I ended up exhanging words with Jonny Nexus about his book I reviewed a couple of days ago. Negative reviews are never nice, so I wouldn’t have faulted him if he’d written a savage reply – as it was, Jonny had some reasonable points that I should clarify for the interested folks, myself included.
I also invited Jonny to set us up with some links to alternative reviews of the book that provide different viewpoints. I understand that the book has garnered some rather positive reviews from different quarters, so I encourage anybody who finds the idea of a rpg parody novel attractive to look for those and not trust in just my viewpoint.
How Gamenight ended up in my hands
I just reread my description of how I ended up reading Gamenight – I’ve been told by both Jonny and others that the segue to the review proper might be interpreted in some weird way as hinting something uncomplimentary about the author’s motivations in giving us the book. Being that we compared our experienced with Jonny and now know the truth, there’s little reason to not clarify: apparently the reason for us getting a complementary copy of the book was that a mutual acquaintance had suggested to Jonny that we might be interested in retailing the book in Finland, which had inspired Jonny to ask for an introduction so he could give us a review copy.
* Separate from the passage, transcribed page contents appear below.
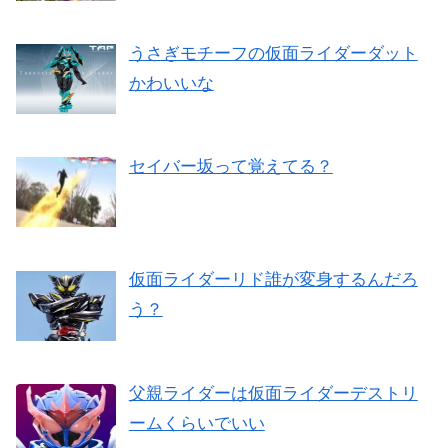
うさぎモチーフの仮面ライダーダット
かわいいな
セイバー坂って覚えてる？
仮面ライダーリド誰が変身するんだろ
う？
父親ライダーは仮面ライダーデストリ
ームくらいでいい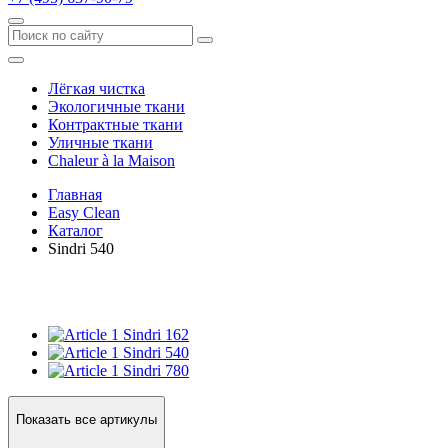
Лёгкая чистка
Экологичные ткани
Контрактные ткани
Уличные ткани
Сhaleur à la Maison
Главная
Easy Clean
Каталог
Sindri 540
Sindri 162
Sindri 540
Sindri 780
Показать все артикулы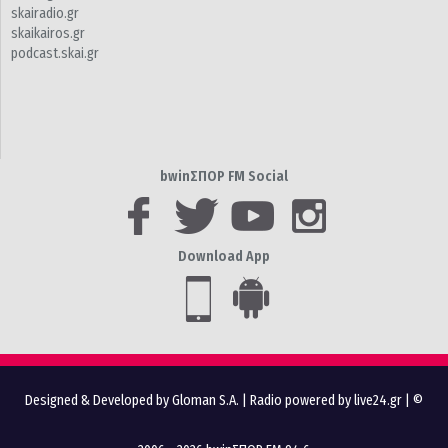
skairadio.gr
skaikairos.gr
podcast.skai.gr
bwinΣΠΟΡ FM Social
Download App
Designed & Developed by Gloman S.A.
|
Radio powered by live24.gr
| ©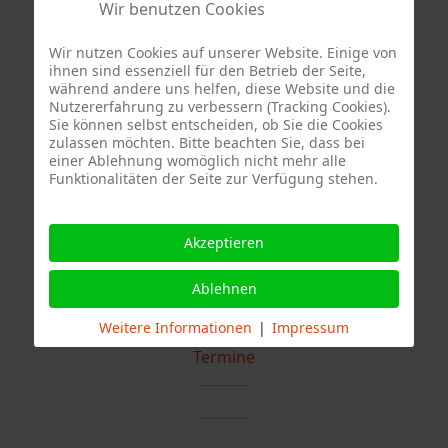
Wir benutzen Cookies
Wir nutzen Cookies auf unserer Website. Einige von
ihnen sind essenziell für den Betrieb der Seite,
während andere uns helfen, diese Website und die
Quelle Fotos:
Nutzererfahrung zu verbessern (Tracking Cookies).
Sie können selbst entscheiden, ob Sie die Cookies
Freiwillige Feuerwehr Stuttgart Abteilung Stammheim, Branddirektion
zulassen möchten. Bitte beachten Sie, dass bei
einer Ablehnung womöglich nicht mehr alle
Stuttgart
Funktionalitäten der Seite zur Verfügung stehen.
Akzeptieren
Ablehnen
Weitere Informationen
|
Impressum
Termine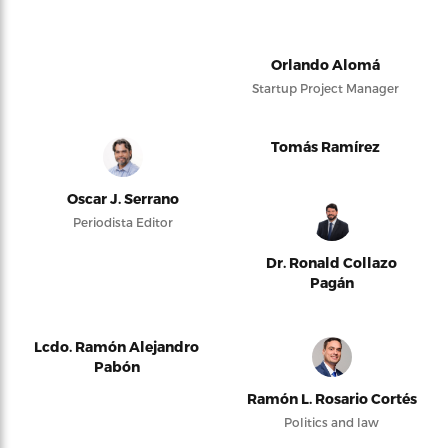
Orlando Alomá
Startup Project Manager
Tomás Ramírez
Oscar J. Serrano
Periodista Editor
Dr. Ronald Collazo
Pagán
Lcdo. Ramón Alejandro
Pabón
Ramón L. Rosario Cortés
Politics and law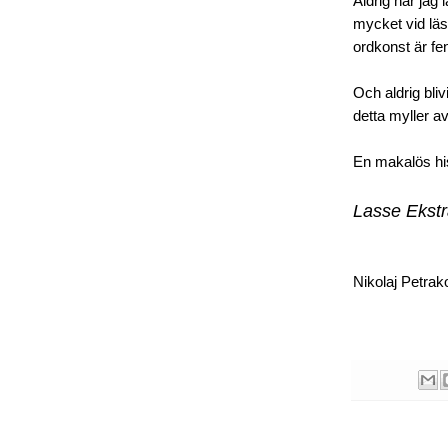
Aldrig har jag
mycket vid lä
ordkonst är f
Och aldrig bliv
detta myller a
En makalös his
Lasse Ekst
Nikolaj Petrak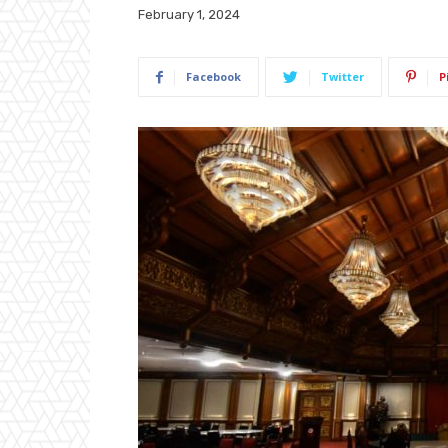
February 1, 2024
Facebook
Twitter
P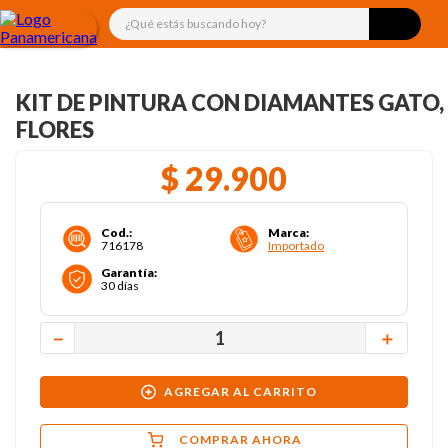
¿Qué estás buscando hoy?
KIT DE PINTURA CON DIAMANTES GATO,
FLORES
$
29
.
900
Cod.
:
Marca
:
716178
Importado
Garantía
:
30 días
－
＋
AGREGAR AL CARRITO
COMPRAR AHORA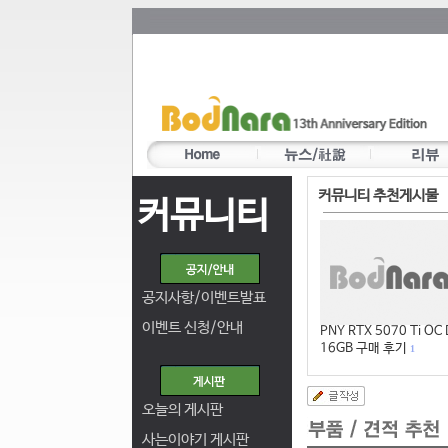
커뮤니티 추천게시물
커뮤니티
공지사항/이벤트발표
이벤트 신청/안내
PNY RTX 5070 Ti OC
16GB 구매 후기
1
오늘의 게시판
사는이야기 게시판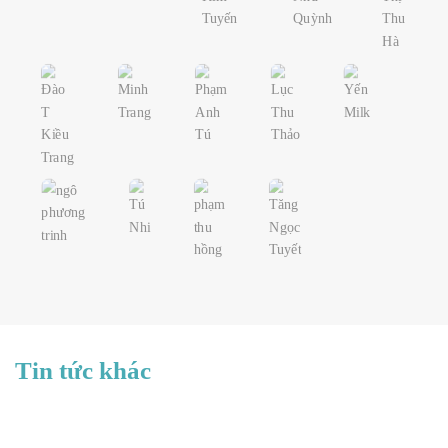
Tin tức khác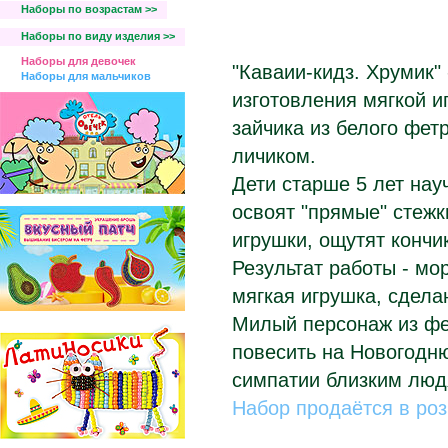
Наборы по возрастам >>
Наборы по виду изделия >>
Наборы для девочек
"Каваии-кидз. Хрумик" 
Наборы для мальчиков
изготовления мягкой и
зайчика из белого фет
личиком.
Дети старше 5 лет нау
освоят "прямые" стежк
игрушки, ощутят конч
Результат работы - мо
мягкая игрушка, сдела
Милый персонаж из фет
повесить на Новогодню
симпатии близким люд
Набор продаётся в ро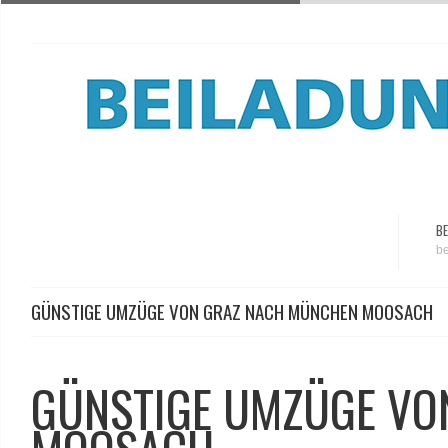
BE
be
GÜNSTIGE UMZÜGE VON GRAZ NACH MÜNCHEN MOOSACH
GÜNSTIGE UMZÜGE VO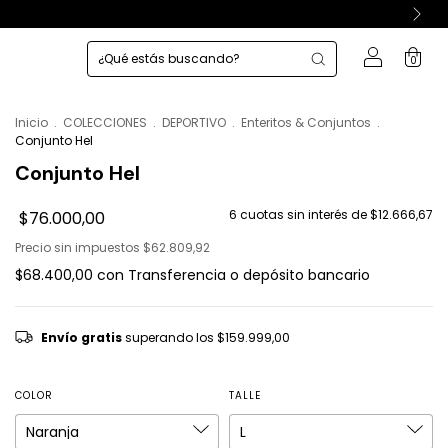
0
Inicio
.
COLECCIONES
.
DEPORTIVO
.
Enteritos & Conjuntos
.
Conjunto Hel
Conjunto Hel
6
cuotas sin interés de
$12.666,67
$76.000,00
Precio sin impuestos
$62.809,92
$68.400,00
con
Transferencia o depósito bancario
Envío gratis
superando los
$159.999,00
COLOR
TALLE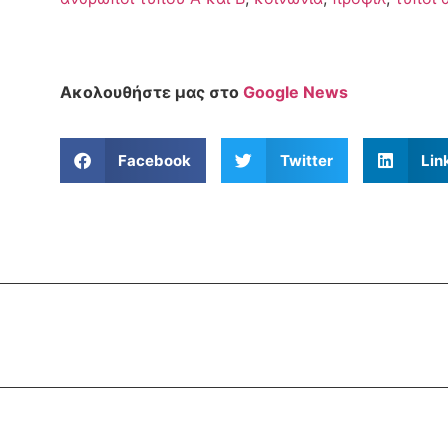
Ακολουθήστε μας στο
Google News
Facebook
Twitter
Lin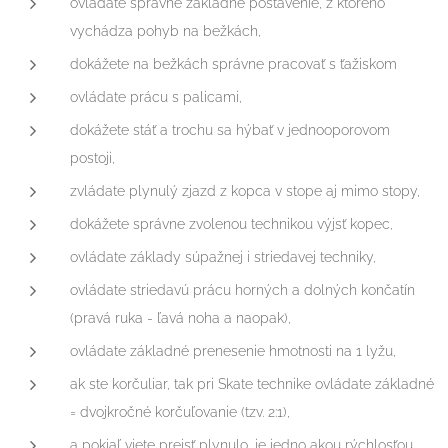
ovládate správne základné postavenie, z ktorého
vychádza pohyb na bežkách,
dokážete na bežkách správne pracovať s ťažiskom
ovládate prácu s palicami,
dokážete stáť a trochu sa hýbať v jednooporovom
postoji,
zvládate plynulý zjazd z kopca v stope aj mimo stopy,
dokážete správne zvolenou technikou výjsť kopec,
ovládate základy súpažnej i striedavej techniky,
ovládate striedavú prácu horných a dolných končatín
(pravá ruka - ľavá noha a naopak),
ovládate základné prenesenie hmotnosti na 1 lyžu,
ak ste korčuliar, tak pri Skate technike ovládate základné
= dvojkročné korčuľovanie (tzv. 2:1),
a pokiaľ viete prejsť plynulo, je jedno akou rýchlosťou,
When we actually met, both parties quickly realized that there was little grounds for cooperation, but as Jonny didn’t know whether the word had already leaked that he intented to give us a review copy, he felt that it would be discourteous to back off at that point – meanwhile at least I didn’t know that our short meeting had been planned earlier, so I was left mystified at Jonny’s move in giving us the book without any notable provocation – Arkenstone is an insignificant player in the retail business, the only reason somebody would give us a complementary copy of a novel would be because they’ve grossly and embarrasingly misunderstood what we do.
Understandably I was a bit confused by the whole event, but I wanted to answer a good deed in kind, which led to the review I wrote earlier. Jonny wasn’t very happy with me representing the review as some sort of favour, which is fine – I decided to write the review before I read the book, and I’m just not the sort to censor my own output. In practice I certainly hope that my review, as all publicity, helps the book garner more attention in the marketplace as well as a clearer profile – people who’d otherwise have never heard of the book will get to know of it, and perhaps buy it. All publicity helps in a product finding its correct position in the market place, which is a benefit for everybody in the long run, the author included. That’s what I’ve been taught about culture industry in this information age, anyway.
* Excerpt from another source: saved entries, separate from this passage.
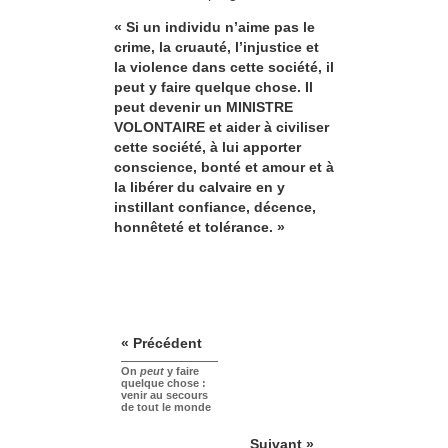
« Si un individu n’aime pas le
crime, la cruauté, l’injustice et
la violence dans cette société, il
peut y faire quelque chose. Il
peut devenir un MINISTRE
VOLONTAIRE et aider à civiliser
cette société, à lui apporter
conscience, bonté et amour et à
la libérer du calvaire en y
instillant confiance, décence,
honnêteté et tolérance. »
« Précédent
On
peut
y faire
quelque chose :
venir au secours
de tout le monde
Suivant »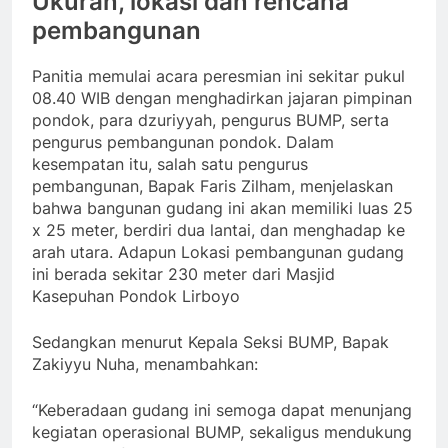
Ukuran, lokasi dan rencana
pembangunan
Panitia memulai acara peresmian ini sekitar pukul
08.40 WIB dengan menghadirkan jajaran pimpinan
pondok, para dzuriyyah, pengurus BUMP, serta
pengurus pembangunan pondok. Dalam
kesempatan itu, salah satu pengurus
pembangunan, Bapak Faris Zilham, menjelaskan
bahwa bangunan gudang ini akan memiliki luas 25
x 25 meter, berdiri dua lantai, dan menghadap ke
arah utara. Adapun Lokasi pembangunan gudang
ini berada sekitar 230 meter dari Masjid
Kasepuhan Pondok Lirboyo
Sedangkan menurut Kepala Seksi BUMP, Bapak
Zakiyyu Nuha, menambahkan:
“Keberadaan gudang ini semoga dapat menunjang
kegiatan operasional BUMP, sekaligus mendukung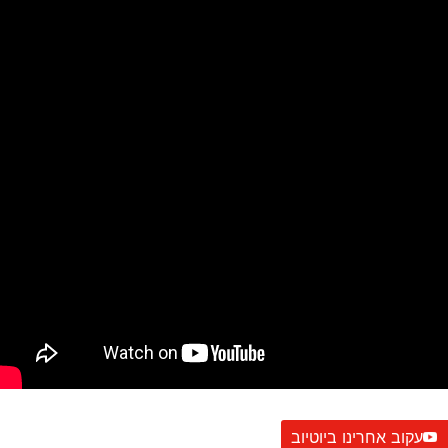
עקוב אחרינו ביוטיוב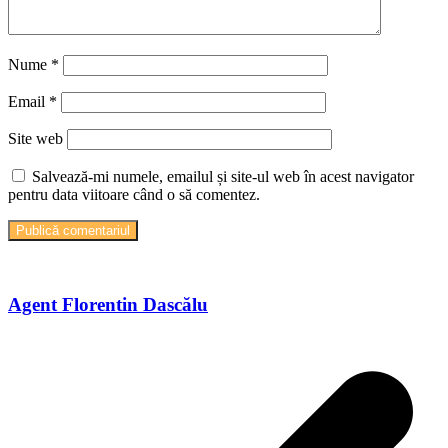
Nume
*
Email
*
Site web
Salvează-mi numele, emailul și site-ul web în acest navigator
pentru data viitoare când o să comentez.
Agent Florentin Dascălu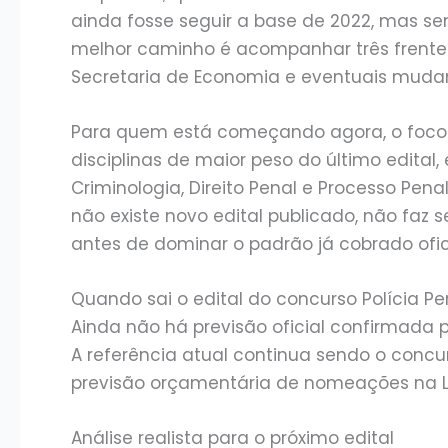
ainda fosse seguir a base de 2022, mas se
melhor caminho é acompanhar três frentes
Secretaria de Economia e eventuais mudanç
Para quem está começando agora, o foco 
disciplinas de maior peso do último edital,
Criminologia, Direito Penal e Processo Pena
não existe novo edital publicado, não faz
antes de dominar o padrão já cobrado ofi
Quando sai o edital do concurso Polícia Pe
Ainda não há previsão oficial confirmada 
A referência atual continua sendo o concur
previsão orçamentária de nomeações na L
Análise realista para o próximo edital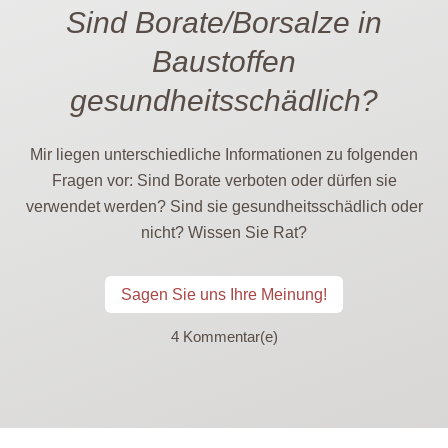
Sind Borate/Borsalze in
Baustoffen
gesundheitsschädlich?
Mir liegen unterschiedliche Informationen zu folgenden
Fragen vor: Sind Borate verboten oder dürfen sie
verwendet werden? Sind sie gesundheitsschädlich oder
nicht? Wissen Sie Rat?
Sagen Sie uns Ihre Meinung!
4 Kommentar(e)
Although I said earlier that Gamenight is self-published, Jonny tells me that his relationship with the publishing house is actually contractual. My mistake, I assumed too much based on the webpages of the publisher and the active hand Jonny takes in marketing the book.
Jonny has apparently made a name for himself in the gaming field by writing the sort of gaming humour Gamenight represents, so I hope nobody took my general speculation about this genre as implying anything about Jonny, specifically. I still think myself that we, as participants in the rpg culture, should take a long hard look at why rpg comedy always seems to consist of cruel parodies of old-school dungeoneering; however, if you like that sort of thing, that’s not only OK in my books, but I also hope that you’ll like Gamenight – its writing style is fluid, a bit like young Terry Pratchett, and I’m sure that if you don’t think that this sort of thing is old hat, you’ll enjoy the book quite well. My brother Markku did, I understand.
A bit of review philosophy
A little parting thought about reviews and stuff: Jonny was perplexed at why I revealed the ending to his book for no apparent reason at all. Reading over the text I think I know why it seems strange to him – I write, as a rule, from the perspective of criticism when reviewing, not marketing. The reason I work over the ending of the book in such detail is that I’m trying to understand what the theme of the book might be. Clearly there is something happening in Gamenight in those last few pages, but I can’t off-hand say what that something is. Either Jonny is giving us rpg advice (that’s what I’d expect, personally; why else depict his characters in such damning light, if not to provide catharsis and some sort of answer at the end?) or he’s resolving some character drama. Both are a bit puzzling as far as interpreting the book goes, for the reasons I explain in the review.